As you look to the future, are you…
[ ] Fearful
[ ] Frustrated
[ ] Depressed and resigned to our country dramatically crashing and burning
[ ] All of the above
I understand these reactions. Really, I do.
But, public service announcement from the convener of this blog post: the results of Super Tuesday do not determine the future. Neither do the results of the presidential nominations from either party. Neither do the results of the election.
God determines the future.
Sometimes it’s good to have a little reminder of this on the days when you stare at the news reports and bar charts in disbelief.
So let me stretch out the timeline of political history in front of you. Do you know who relates to the fear we’re experiencing right now?
All the Israelites during the exile, who watched their homes burn and their family members die, then looked to the prophets who had warned them it was coming, pleading for a little hope. The early Christians during an era when “civic engagement” involved being fed to the lions in the Coliseum. And then the slightly-later early Christians who cheered when Constantine the Great converted to Christianity…and then watched the newly religious government mix politics and faith as the church become more corrupt.
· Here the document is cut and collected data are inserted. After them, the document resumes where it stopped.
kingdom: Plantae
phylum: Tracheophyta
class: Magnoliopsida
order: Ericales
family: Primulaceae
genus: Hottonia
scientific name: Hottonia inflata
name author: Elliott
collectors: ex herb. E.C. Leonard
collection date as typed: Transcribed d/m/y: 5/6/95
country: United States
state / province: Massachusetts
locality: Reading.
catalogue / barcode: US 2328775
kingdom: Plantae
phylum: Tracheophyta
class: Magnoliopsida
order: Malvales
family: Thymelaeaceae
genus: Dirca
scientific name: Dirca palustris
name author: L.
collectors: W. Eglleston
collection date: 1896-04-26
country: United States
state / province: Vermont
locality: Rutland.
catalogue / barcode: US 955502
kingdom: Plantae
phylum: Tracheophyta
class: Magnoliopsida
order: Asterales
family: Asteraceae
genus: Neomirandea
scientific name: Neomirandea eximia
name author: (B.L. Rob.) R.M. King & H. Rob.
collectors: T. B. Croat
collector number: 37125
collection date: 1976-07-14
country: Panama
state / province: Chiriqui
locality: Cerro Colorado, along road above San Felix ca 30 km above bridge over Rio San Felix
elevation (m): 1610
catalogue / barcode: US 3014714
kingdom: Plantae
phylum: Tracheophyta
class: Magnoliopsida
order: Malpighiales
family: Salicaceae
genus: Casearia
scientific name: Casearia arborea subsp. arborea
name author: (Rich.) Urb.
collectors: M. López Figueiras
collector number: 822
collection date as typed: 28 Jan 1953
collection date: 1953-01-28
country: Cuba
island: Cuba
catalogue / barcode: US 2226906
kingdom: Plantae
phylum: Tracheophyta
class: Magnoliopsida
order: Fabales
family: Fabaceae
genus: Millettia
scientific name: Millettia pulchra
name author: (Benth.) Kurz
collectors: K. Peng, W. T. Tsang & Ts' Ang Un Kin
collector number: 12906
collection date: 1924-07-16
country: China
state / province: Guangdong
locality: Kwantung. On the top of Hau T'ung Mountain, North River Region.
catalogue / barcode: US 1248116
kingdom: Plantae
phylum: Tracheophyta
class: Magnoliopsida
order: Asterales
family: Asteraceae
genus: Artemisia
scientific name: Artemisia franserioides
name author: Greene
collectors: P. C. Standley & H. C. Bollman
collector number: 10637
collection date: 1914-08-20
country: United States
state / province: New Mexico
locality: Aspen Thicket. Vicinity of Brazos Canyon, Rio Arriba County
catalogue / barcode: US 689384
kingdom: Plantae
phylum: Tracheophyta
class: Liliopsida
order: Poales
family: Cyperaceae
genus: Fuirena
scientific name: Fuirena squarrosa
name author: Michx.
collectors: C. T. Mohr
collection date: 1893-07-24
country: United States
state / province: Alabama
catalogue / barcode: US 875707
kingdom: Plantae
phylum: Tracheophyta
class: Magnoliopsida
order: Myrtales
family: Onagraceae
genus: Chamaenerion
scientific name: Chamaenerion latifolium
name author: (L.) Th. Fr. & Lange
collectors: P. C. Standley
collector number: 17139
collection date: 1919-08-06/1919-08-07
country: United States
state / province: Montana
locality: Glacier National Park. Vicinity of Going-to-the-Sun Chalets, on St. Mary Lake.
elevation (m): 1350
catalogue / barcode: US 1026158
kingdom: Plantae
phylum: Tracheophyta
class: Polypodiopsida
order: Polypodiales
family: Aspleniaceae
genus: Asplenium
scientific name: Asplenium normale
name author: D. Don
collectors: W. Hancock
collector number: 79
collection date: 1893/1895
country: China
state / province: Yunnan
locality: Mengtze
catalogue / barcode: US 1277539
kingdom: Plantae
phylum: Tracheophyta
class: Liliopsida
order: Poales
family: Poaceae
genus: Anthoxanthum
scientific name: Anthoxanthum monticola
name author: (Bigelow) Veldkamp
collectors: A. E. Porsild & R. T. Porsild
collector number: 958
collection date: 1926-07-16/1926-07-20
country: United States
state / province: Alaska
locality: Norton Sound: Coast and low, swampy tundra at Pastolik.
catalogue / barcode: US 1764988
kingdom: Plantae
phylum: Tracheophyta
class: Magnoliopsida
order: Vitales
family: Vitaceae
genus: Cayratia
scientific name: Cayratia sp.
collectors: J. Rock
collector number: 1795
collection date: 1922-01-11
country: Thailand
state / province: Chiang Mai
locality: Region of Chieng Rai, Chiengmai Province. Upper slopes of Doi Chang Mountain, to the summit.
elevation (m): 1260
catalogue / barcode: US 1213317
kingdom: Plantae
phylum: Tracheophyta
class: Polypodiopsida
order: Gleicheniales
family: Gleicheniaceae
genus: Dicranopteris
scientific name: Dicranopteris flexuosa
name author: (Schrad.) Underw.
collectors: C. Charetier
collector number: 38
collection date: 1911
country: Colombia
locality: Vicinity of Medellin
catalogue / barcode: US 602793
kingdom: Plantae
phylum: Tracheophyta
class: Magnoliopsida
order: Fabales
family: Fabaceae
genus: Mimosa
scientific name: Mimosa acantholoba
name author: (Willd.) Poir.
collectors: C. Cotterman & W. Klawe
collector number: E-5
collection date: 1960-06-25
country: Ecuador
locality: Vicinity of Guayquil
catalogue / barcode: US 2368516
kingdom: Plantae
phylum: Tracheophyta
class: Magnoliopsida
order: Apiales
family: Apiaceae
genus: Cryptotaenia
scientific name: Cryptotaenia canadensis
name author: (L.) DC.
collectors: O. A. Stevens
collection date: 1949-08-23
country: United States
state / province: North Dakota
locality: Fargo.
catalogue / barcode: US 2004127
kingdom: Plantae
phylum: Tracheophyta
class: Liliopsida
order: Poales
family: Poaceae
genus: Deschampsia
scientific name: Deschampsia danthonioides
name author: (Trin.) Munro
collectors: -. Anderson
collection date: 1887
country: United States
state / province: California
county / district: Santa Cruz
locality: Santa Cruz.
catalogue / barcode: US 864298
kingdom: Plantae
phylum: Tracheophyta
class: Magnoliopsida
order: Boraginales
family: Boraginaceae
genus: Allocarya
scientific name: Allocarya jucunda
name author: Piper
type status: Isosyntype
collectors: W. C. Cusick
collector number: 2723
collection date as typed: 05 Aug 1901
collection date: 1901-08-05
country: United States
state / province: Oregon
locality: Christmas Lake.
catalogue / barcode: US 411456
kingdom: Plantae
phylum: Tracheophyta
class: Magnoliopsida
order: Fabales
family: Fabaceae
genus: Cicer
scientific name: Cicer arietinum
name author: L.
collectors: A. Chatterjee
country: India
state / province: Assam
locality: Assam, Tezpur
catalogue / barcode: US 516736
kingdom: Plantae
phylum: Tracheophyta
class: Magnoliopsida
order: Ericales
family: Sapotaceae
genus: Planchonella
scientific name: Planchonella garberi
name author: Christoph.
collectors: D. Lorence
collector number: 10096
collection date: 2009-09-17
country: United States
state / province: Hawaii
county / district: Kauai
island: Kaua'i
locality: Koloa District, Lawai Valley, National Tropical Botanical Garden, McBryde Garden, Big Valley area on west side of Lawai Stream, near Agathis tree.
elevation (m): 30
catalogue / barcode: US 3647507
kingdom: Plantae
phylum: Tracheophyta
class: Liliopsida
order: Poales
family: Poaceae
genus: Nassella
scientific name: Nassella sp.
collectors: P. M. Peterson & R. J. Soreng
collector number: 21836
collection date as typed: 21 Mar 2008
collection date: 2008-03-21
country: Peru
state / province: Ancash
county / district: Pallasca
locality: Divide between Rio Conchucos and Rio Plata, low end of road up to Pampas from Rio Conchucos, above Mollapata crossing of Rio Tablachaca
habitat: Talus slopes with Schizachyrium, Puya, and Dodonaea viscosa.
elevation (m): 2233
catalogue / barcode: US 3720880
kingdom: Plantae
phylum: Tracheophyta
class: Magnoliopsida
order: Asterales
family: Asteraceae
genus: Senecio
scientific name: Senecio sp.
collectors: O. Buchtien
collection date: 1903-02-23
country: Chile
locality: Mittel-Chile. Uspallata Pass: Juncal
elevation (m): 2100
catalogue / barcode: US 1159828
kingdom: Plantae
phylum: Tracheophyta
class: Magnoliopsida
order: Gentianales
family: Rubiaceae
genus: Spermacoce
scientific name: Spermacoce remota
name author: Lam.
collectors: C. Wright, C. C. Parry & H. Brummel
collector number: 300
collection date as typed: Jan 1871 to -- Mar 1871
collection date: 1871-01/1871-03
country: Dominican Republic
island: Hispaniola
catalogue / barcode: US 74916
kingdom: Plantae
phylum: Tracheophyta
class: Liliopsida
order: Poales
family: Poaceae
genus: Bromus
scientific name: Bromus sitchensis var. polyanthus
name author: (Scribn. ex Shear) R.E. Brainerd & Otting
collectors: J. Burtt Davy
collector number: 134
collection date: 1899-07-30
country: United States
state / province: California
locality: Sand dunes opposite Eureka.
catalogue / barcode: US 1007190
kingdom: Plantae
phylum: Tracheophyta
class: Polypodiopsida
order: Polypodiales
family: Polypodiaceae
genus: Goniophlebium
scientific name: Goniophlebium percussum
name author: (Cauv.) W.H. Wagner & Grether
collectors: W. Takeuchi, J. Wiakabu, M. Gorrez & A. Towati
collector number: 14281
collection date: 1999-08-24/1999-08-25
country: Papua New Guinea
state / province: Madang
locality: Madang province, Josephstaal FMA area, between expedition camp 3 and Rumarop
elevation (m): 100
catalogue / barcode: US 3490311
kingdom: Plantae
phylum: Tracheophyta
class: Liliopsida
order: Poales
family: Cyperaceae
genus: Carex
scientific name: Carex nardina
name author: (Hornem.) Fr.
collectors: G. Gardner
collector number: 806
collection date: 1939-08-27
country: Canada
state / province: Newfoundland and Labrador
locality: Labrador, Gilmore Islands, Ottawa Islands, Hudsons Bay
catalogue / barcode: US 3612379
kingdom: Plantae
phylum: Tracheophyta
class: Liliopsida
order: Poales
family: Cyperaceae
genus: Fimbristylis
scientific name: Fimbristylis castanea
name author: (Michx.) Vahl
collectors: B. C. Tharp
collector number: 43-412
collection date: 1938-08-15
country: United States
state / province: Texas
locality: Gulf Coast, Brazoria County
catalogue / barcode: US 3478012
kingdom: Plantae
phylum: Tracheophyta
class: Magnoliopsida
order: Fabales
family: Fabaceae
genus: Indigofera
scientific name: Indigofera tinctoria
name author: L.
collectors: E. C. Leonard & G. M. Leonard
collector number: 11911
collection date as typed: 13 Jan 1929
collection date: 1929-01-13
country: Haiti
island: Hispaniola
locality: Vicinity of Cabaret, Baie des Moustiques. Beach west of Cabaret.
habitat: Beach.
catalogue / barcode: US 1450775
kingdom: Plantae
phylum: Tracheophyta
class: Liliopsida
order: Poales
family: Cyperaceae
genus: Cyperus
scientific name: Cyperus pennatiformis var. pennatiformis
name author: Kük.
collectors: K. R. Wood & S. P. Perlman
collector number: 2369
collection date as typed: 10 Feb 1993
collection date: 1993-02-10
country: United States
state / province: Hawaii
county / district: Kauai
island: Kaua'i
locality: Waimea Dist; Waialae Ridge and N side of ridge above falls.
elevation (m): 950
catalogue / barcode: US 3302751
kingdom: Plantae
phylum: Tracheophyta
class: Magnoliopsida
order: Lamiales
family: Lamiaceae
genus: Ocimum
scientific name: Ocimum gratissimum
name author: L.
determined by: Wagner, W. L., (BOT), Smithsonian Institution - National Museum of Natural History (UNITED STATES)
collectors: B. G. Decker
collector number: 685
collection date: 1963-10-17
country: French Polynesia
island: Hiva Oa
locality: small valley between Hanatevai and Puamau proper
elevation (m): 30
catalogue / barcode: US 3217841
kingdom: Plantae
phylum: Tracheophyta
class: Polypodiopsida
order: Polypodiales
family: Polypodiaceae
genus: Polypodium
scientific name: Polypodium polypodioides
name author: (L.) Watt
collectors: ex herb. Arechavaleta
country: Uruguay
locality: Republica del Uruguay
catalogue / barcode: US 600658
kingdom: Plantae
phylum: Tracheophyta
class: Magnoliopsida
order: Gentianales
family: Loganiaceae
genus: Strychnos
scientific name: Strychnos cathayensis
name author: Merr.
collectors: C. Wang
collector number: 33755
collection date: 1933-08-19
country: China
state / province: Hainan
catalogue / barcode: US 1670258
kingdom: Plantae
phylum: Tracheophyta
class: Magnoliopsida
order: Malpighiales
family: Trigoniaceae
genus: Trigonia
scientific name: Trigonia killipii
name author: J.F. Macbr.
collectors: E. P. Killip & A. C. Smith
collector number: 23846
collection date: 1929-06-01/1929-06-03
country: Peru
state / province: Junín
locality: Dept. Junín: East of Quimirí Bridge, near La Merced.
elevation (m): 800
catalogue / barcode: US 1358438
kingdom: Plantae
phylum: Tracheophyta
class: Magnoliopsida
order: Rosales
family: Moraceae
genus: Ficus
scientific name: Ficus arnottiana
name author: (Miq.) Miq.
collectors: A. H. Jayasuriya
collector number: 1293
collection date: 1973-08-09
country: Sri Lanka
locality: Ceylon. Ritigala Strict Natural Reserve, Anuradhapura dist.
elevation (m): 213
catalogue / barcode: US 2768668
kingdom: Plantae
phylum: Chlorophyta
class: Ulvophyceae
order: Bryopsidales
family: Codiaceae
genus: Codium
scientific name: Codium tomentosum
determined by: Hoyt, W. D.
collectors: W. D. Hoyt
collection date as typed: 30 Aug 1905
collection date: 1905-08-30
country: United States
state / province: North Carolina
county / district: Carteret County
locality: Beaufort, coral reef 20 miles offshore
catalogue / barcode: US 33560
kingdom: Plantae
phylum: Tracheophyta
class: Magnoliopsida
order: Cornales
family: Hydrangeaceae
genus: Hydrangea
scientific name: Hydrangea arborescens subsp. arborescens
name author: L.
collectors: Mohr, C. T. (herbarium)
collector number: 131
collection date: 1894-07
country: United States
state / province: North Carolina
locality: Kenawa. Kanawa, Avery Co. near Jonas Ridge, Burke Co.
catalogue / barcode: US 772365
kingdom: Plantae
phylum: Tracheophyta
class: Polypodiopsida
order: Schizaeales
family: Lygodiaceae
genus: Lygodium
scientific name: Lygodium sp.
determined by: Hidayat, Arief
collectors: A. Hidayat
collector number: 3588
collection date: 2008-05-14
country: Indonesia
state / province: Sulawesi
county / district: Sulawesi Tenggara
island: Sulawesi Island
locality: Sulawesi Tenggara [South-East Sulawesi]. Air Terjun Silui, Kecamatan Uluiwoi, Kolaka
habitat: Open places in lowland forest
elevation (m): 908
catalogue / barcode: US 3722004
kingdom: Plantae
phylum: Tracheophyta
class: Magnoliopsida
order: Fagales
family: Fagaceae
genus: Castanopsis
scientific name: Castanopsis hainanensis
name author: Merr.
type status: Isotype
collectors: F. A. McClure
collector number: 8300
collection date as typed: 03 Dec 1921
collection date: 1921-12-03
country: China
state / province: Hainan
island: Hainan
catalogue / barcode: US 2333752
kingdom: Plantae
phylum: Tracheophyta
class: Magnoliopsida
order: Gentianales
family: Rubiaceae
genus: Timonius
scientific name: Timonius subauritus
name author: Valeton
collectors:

If American history is more your thing (go patriotism!), let me tell you about those hot, crowded continental Congress sessions, where delegates were worried they were selling their souls for compromise (particularly on the moral issue of slavery) and the people outside had no idea what sort of government was being created behind closed doors. Or quote from Lincoln’s second inaugural address near the end of a long, weary war: “Both [sides] read the same Bible and pray to the same God, and each invokes His aid against the other…The prayers of both could not be answered. That of neither has been answered fully.”
I love that, especially the last line: “That of neither has been answered fully.” In Lincoln’s case, that meant over 600,000 American lives lost. High stakes there, guys.
The point is, we are not the only Christians in history who have felt the frustration of divided politics and moral decline.
Lincoln’s conclusion is a reminder that yes, we should be informed about the best possible candidate for the presidency. (And then, you know, actually do something with that information at a primary, caucus, or election.)
But there will be no perfect candidate. America will never be a Christian nation because it was never intended to be one. Our progression as a country is not the millennial kingdom, Washington D.C. is not heaven, and the president is not a second Messiah.
Our prayers for this election—whichever candidate we align with, whichever issues are most pressing to us—will not be answered fully.
And there’s something encouraging in that, I think, in the fact that this is not our home, that current events don’t align to our carefully planned schedule, that we face opposition on all sides.
Because that’s what Jesus told us would happen. Over and over and over again, the Bible reminds us that life is going to be hard, particularly for believers. It also repeats, even more often, the character of God: unfailing love, unyielding justice, absolute control.
So let’s not live in fear. That’s the wrong posture for the church to take…ever, really, but especially when reacting to a fallen world looking just like a fallen world.
We live in a messed-up society. We worship a sovereign God. Let’s let that second truth speak louder than the first one.
In the end, I say with the (slightly-revised) Psalm 20: “Some trust in [elections] and some in [political parties], but we trust in the name of the Lord our God.”